The authors of The Holy Blood and the Holy Grail, trying to verify this, discovered that 23 December, the feast day of Dagobert, was sacred to Benjamin, at least according to Robert Graves in The White Goddess, though this seems to have been merely a guess on Graves’ part.  The same author alleged, in The Greek Myths, that the legend of Belus “records the early arrival in Greece of Helladic colonists from Palestine”; but, though this book is on the whole well annotated, he gave no authority for this.

Lincoln, however, felt that “the Tribe of Benjamin . . . seemed to be a red herring. However important it might be, there was something of even greater importance involved.” Perhaps he thought that the Benjaminite theory was insufficiently sensational.

The traditional ancestor of the Merovingians, Mérovée, was said to have had two fathers! After his mother had become pregnant by King Clodio, she went swimming in the ocean, where she was seduced by “a sea beast similar to a Quinotaur”, a word unknown to the Oxford English Dictionary (and to this computer’s spellchecker).
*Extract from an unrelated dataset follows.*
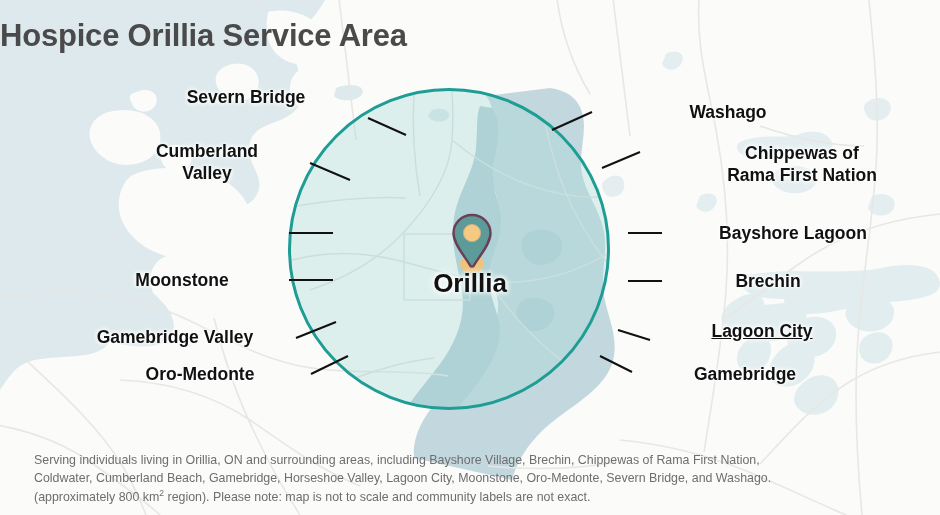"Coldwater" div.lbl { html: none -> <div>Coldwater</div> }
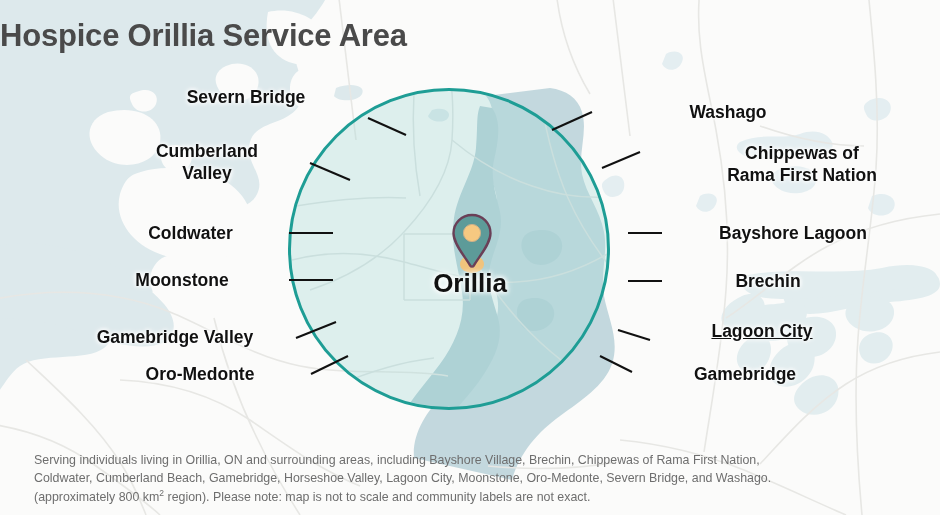"Bayshore Lagoon" div.lbl { text: Bayshore Lagoon -> Medonte Village }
At a script conference held at Lincoln’s Cotswold cottage for his 1979 documentary, someone joked that “the quinotaur business sounds distinctly fishy.” Lincoln and Leigh were instantly struck by the same thought: the fish was an early emblem of Christianity. Thus, the sacred bloodline might actually emanate from Jesus.

The Gospel of John (2:1-11) records that Jesus attended a wedding at Cana in Galilee, where turned water into wine, owing to a lack of the latter. A 1975 book (D. Joyce, The Jesus Scroll) suggested that this was Jesus’s own wedding, to Mary Magdalene. This idea seems to have been around for some years previously – David V. Barrett tells me that he thinks the Jesus-Magdalene marriage was hypothesized in the nineteenth century – but Joyce rather irritatingly said that his sources were books that he had consulted in libraries without bothering to record their authors or titles. Anyway, to most members of the public it was a new idea. Lincoln and his friends stated that the Magdalene came from the tribe of Benjamin, without explaining how they knew this.

It is hard to see why this, if true, should matter. In the Catholic Church priests, who are supposed to represent Jesus on earth, must be celibate; but in the Orthodox Church priests are required to be married. One cannot make deductions about Jesus from this.

Many great religious teachers have had offspring, and in some cases their subsequent lineage can be traced, but this is not usually regarded as of much importance. The birthplace of Confucius (died 497 BC), the founder of the Confucian religion of China, is now a temple complex. Some of his descendents act as tourist guides. (See A Visit to Confucius’ Home Town, New World Press, Beijing, 1986.)